## Selected passage:
== == ==
#1
Hey quick quesiton. I know there must be a lot of questions on power chords, but my specific quesiton is this. I decided I want to learn some pentatonic scales. I recently wrote my own song which is in the key of F (Power chord) with Drop Db tuning.

If I wanted to try out some soloing would I learn F Minor Pentatonic? Or F Major? I hear Minor has more emotion and blues style to it. A power chord isn't minor thats for sure.. but do the minor scales work over power chords? I've been playing a year a half and have always been intimitated by the complexity of music theory but I decided I'd rather play rhythym anyway (lol..lazy way out) but I would still like to know some scales though. What do you reccommend? I know two box patterns of the G minor lol... already. lol..I still remember them after looking at them briefly last year..so I guess it isn't terribly difficult remembering them. Oh one last thing I was curious out. The guy in Slipknot who drop their guitar all the way to B (I think the tuning is B Gb B E Ab Db.) How on earth do they know which scales to play if there tuning is so different from standard? Would they need to move everything depending on what they have tuned to?
#2
it doesnt matter what u play power chords over as they do not have a flatted or sharped third, which determines if a key is major or minor, so it doesnt really matter.

i personally prefer minor pentatonic because of the blues feel and the sense of melancholy.
Due to recent cutbacks, the light at the end of the tunnel has been turned off
#3
I can't really give you an answer if you say that the song is in the key of F power chord. Power chords aren't minor, but they aren't major either. They lack the third scale degree which is what makes a chord sound major or minor. And the minor pentatonic scale dosen't have more 'emotion'. That's one of the most ridiculous thing I've ever heard. First , figure out whether your song is in a major key or a minor key, and then we'll talk.

edit: actually, if your song is just an F power chord, you could use either a minor or major scale and it would work.

edit vol. two: Even though the Slipknot dude is tuned down to Drop B, the other strings are all tuned in the same intervals in relation to that low B that they would be if it was regular drop D. For example, the low B is a fifth below the Gb, and in regular drop D the D is a fifth below A.
== == ==
Dataset entries:
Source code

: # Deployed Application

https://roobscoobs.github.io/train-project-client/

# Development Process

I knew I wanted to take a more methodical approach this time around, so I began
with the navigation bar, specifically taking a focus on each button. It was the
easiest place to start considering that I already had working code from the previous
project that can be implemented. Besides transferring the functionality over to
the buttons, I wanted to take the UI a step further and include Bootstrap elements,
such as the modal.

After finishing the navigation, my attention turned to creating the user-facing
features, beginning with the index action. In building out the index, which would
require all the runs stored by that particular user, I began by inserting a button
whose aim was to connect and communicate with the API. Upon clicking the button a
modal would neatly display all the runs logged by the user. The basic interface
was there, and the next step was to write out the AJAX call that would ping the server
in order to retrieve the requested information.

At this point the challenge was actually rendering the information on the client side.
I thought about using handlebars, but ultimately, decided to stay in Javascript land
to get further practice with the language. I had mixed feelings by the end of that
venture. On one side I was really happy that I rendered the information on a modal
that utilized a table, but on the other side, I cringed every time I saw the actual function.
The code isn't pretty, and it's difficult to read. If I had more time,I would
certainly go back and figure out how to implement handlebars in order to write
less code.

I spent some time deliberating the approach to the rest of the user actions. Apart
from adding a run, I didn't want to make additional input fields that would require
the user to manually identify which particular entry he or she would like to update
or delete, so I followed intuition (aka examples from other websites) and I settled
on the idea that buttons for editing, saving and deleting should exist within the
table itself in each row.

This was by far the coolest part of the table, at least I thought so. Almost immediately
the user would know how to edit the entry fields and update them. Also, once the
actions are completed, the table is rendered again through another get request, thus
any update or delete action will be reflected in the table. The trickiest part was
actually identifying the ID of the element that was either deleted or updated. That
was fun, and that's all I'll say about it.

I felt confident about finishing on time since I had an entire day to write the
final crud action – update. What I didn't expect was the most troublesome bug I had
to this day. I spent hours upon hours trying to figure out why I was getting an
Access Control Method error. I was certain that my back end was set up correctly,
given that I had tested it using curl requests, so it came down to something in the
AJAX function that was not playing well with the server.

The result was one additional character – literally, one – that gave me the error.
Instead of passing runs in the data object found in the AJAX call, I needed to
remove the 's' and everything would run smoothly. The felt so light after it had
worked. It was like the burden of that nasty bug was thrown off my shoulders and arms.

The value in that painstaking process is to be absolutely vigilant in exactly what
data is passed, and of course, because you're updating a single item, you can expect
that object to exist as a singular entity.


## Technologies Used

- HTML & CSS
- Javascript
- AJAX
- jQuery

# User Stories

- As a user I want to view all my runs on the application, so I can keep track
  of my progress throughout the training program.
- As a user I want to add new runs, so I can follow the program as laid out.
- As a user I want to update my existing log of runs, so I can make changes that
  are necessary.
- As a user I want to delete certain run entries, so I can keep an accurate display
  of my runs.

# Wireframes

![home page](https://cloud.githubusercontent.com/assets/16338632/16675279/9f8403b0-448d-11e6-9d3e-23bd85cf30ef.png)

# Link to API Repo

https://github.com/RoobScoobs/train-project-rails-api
== == ==
Resume the forum thread about choosing pentatonic scales over power chords, picking up directly after its final sentence.

Last edited by Slash 602 at Feb 26, 2008,
#4
ok thanks.. the emotion thing i dunno i read it somewhere.. thanks for clearing that up. OK.. so from what your saying... how can a song be in the key of anything? If all that is used is power chords? (like a lot of rock songs only user power chords) From what I understood the Key of a song is sort of a starting chord and the one you use often in a song. Seing as how power chords are neither major or minor.. then either minor or major scales can be used over them right? ok.. I think I got that part. Thanks
#5
Well, while power chords lack any key on their own, when you play them together in a logical diatonic progression (as in all of the chords belong to the same scale), the song's key (minor or major) is implied, and the individual power chords function as major or minor chords. For example, if you had a chord progression that went F5-A5- Bb5- G5, even though none of those chords have any definite key on their own, F, A, Bb, and G are all notes in an F major scale. In the F major scale, the F is the first degree, or root, the A is the third degree, the Bb is the fourth degree, and the G is the second degree. In a diatonic chord progression, each scale degree has either a minor or major chord associated with it. The first degree of the major scale is always major, while the third degree is always minor, and the fourth and second degrees are always major and minor, respectively. So when you play power chords in a diatonic progression, whether a chord is major or minor is implied by it's relation to the root.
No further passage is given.